PROC DATASETS LIBRARY=mydata;
  MODIFY crsp_dsf;
  INDEX CREATE permno;
RUN;

And now my PROC SQL queries execute in milliseconds. Day seized.

PROC SQL Dates and Macro Variables

Here's a little quiz: What is the name of a 'column' in a database?
a) column
b) field
c) anything but
d) variable
If you answered D, go to wikipedia and find 'variable' on the SQL page. Go, I'll wait. So after wasting hours searching for variables, I learn that SAS calls columns variables, and the things that represent numbers for flexibility (in algebra you call them variables) are MACRO variables. Good luck googling help for macro variables and avoiding all the pages that discuss both database variables and macros.

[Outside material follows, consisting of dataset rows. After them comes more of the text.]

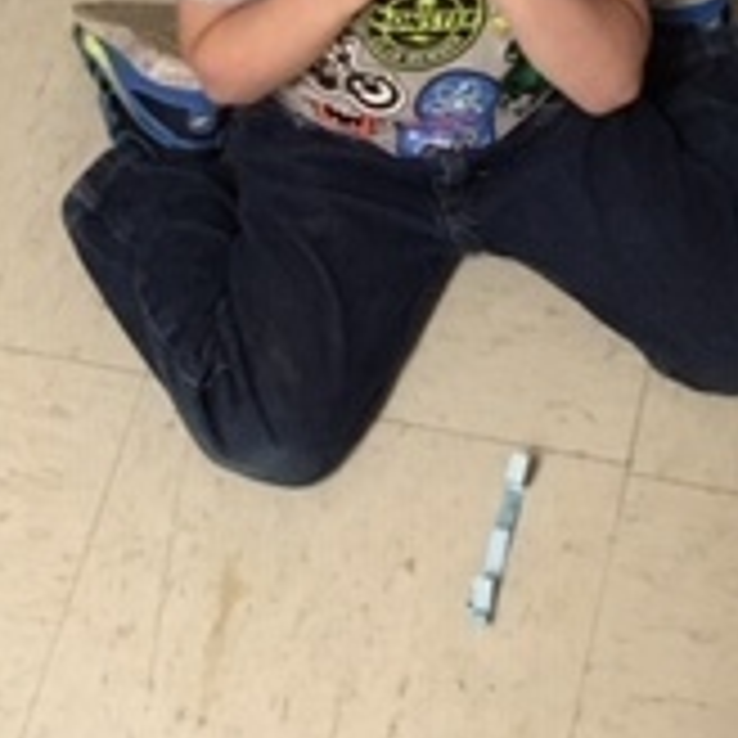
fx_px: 2412
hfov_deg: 17.4
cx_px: 459
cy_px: 171
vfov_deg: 17.3
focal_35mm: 100
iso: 160
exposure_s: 1/30
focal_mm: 4.15
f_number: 2.2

I digress. Here's what I learned. The following code:
PROC SQL NOPRINT;
    SELECT permno,fdate format=mmddyy10.
    INTO :permnovar, :eventdate
    FROM libstore.sdc_events
    WHERE count = &i;

    SELECT *
    FROM libstore.crsp_dsf
    WHERE date = &eventdate;
QUIT;
Will return null. Oh the data is in there, if you replace &eventdate; by '01JAN2001'd you will get data. But SAS can't pull a date from one table and use it in the WHERE query in another table. MACRO VARIABLES just don't work that way. Duh.

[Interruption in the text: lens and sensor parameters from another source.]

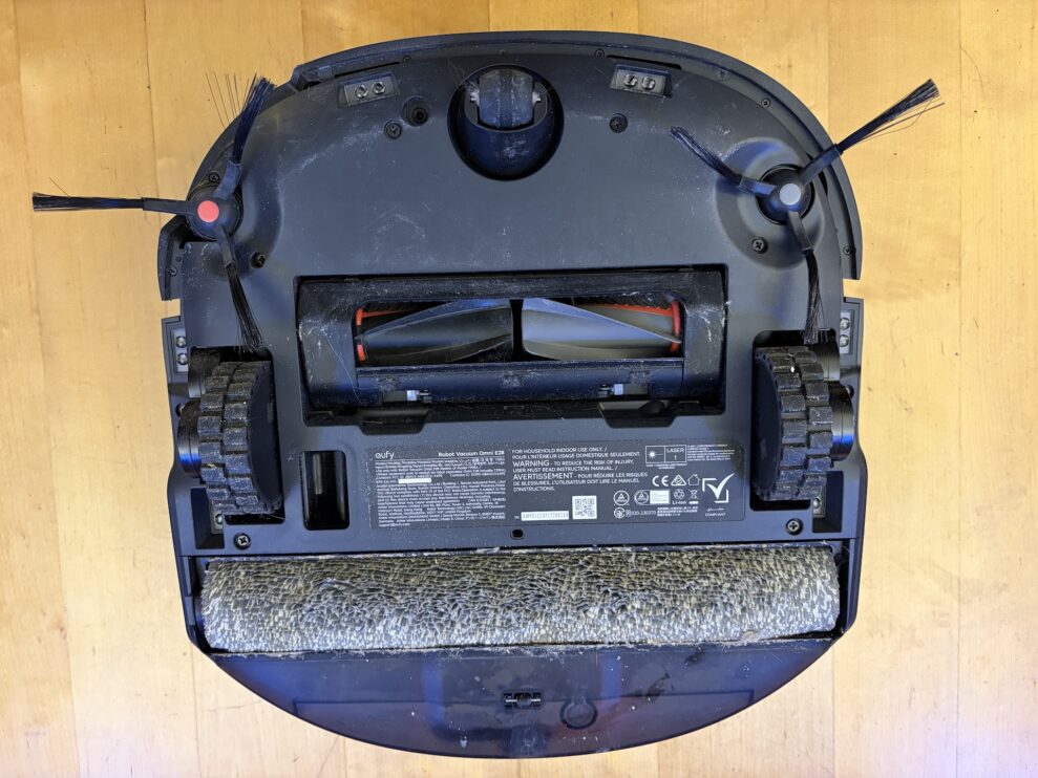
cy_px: 389
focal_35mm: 26
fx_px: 780
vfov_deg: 53.1
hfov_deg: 67.3
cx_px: 519
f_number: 1.6
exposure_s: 1/33
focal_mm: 5.96
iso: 500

So the solution? Everything is text. That's my new mantra. Obviously the solution is to use the following code:
PROC SQL NOPRINT;
    SELECT permno,fdate format=date9.
    INTO :permnovar, :eventdate
    FROM libstore.sdc_events
    WHERE count = &i;
QUIT;

%let eventdate_cleaned = "&eventdate"d;

PROC SQL NOPRINT;
    SELECT *
    FROM libstore.crsp_dsf
    WHERE date = &eventdate_cleaned;
QUIT;
The other thing to note is that mmddyy10 is NOT the format to use. Even though it comes out of SDC like that, and CRSP uses something else, PROC SQL uses date9 in its comparison. In fact '01/01/2000'd throws an error in PROC SQL. Don't ask, just accept it.

So the moral of this story is make everything a string. Always. Also use date9 in PROC SQL. And '&eventdate' doesn't work, only double quotes evaluates the macro variable. Ugh, macro variable angers me.